Roxanne Veletzos’ debut novel, The Girl They Left Behind, tells her Romanian mother’s remarkable story of surviving World War II and the Communist aftermath, filling in the gaps she doesn’t know with an alternative narrative.

It’s a freezing night in Bucharest, January, 1941. The streets are filled with shouting, shrieking, and the thumping of boots as thousands of Jews are dragged from their homes to be tortured and killed. Like her mom, Veletzos’ main character, a three-year-old Jewish girl, has been left on the steps of an apartment building by her desperate parents who pray someone will take her in; once the Pogrom is over they will come back for her and try to escape Romania together.

The parents don’t return and the little girl is placed in an orphanage. She’s eventually adopted by a wealthy Christian couple who name her Natalia. The war hasn’t arrived in Romania, and Natalia and her doting parents Anton and Despina live the safe, cultured and privileged life of Romania’s upper class.
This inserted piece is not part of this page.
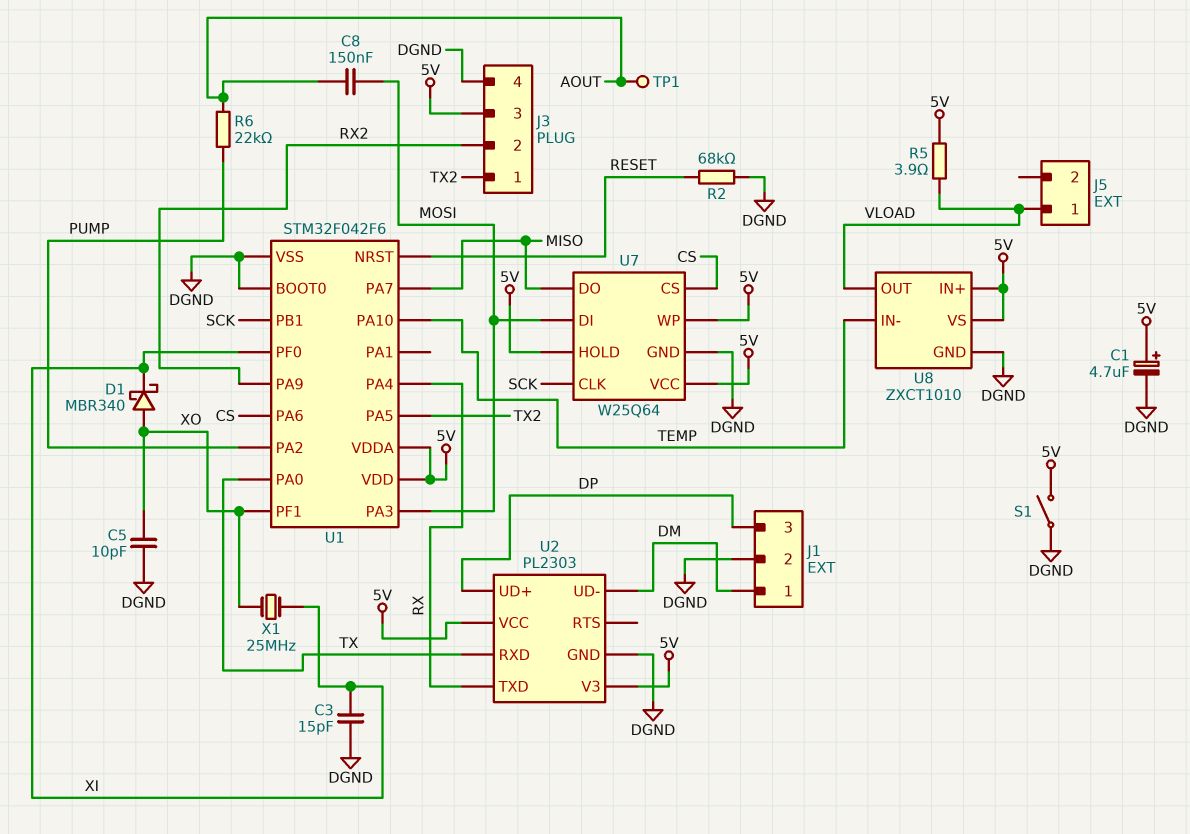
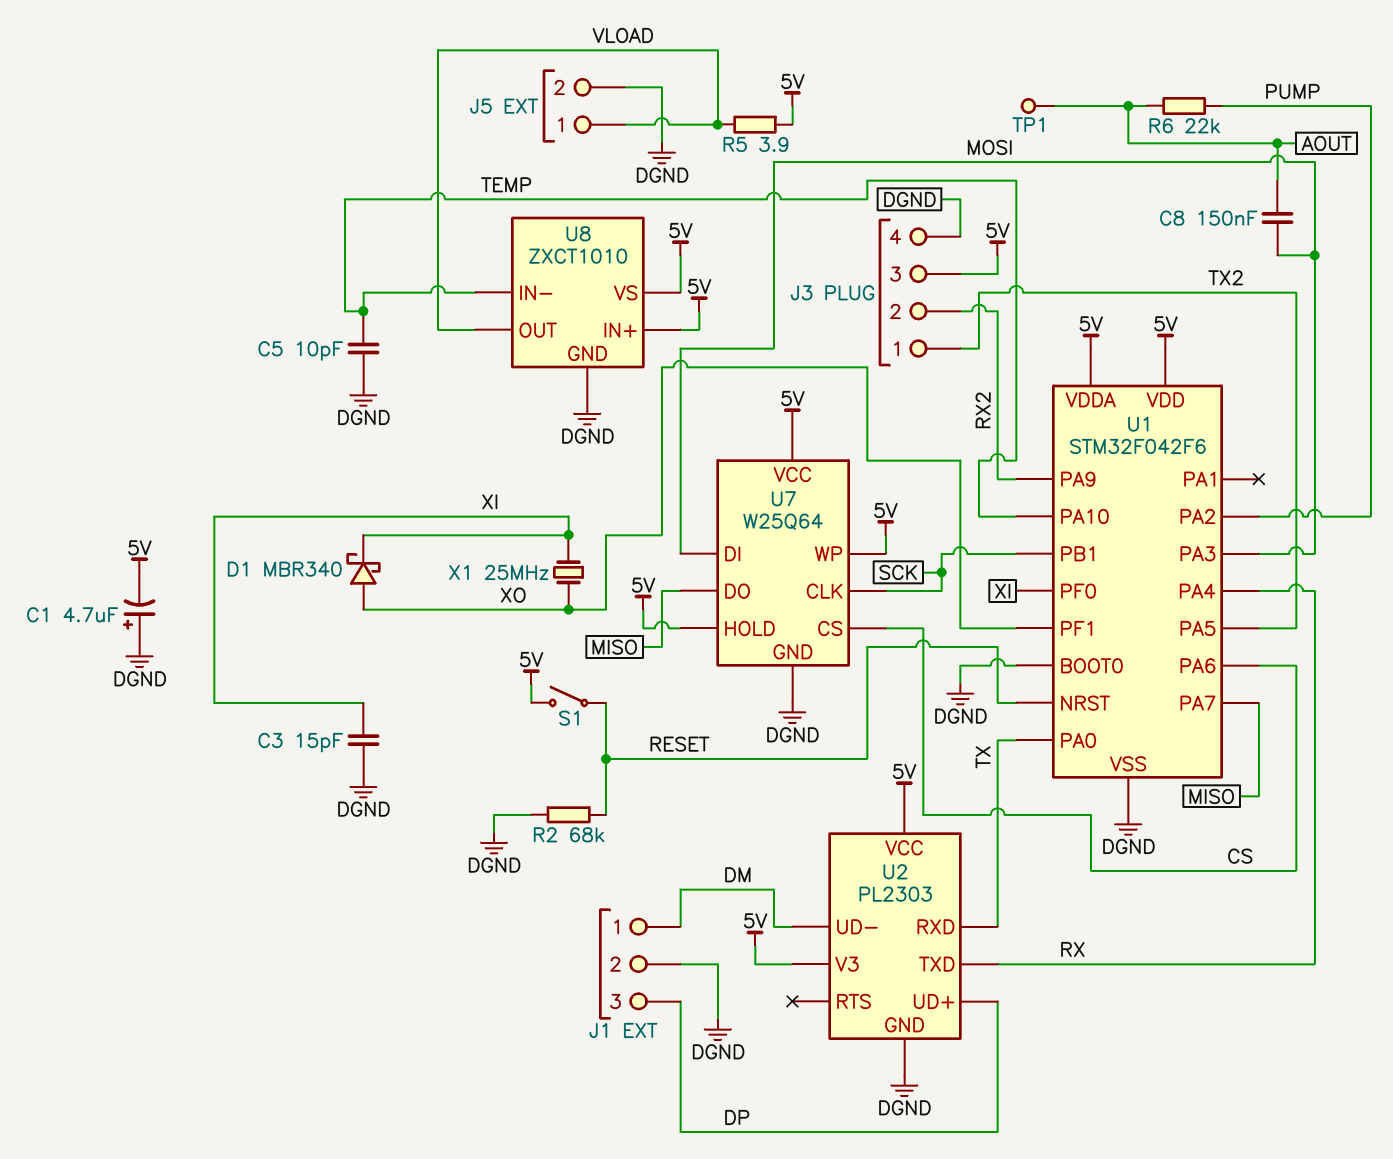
C1: 4.7uF (plus 5V, minus DGND) -> 4.7uF (plus DGND, minus 5V)
C5: 10pF (DGND, XO) -> 10pF (DGND, TEMP)
J5 pin 2: none -> DGND
S1: switch (5V, DGND) -> switch (5V, RESET)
Natalia assimilates and all but forgets her parents and her before life.

The war finally does come to Romania; the city had allied itself with Hitler and is bombed by the allies, then switches sides and is bombed by the Germans, and at the end comes under Soviet control – and life is no longer the same. Through a series of chance meetings, and unlikely happenstances, Natalia arrives in New York, is reunited with her birth parents and starts her third act.

The Girl They Left Behind is historical fiction. Veletzos’ mom was, indeed, left on a doorstep, adopted by wealthy Christians, and lived a privileged life until the Soviets took over. And she did come to America although not in as dramatic a fashion as Natalia did. But she never discovered what happened to her birth parents.

The Girl They Left Behind is this genre at its best: a powerful story of love, loss and the triumph of the human spirit told against the backdrop of Romania’s complicated and turbulent history. I could not put it down.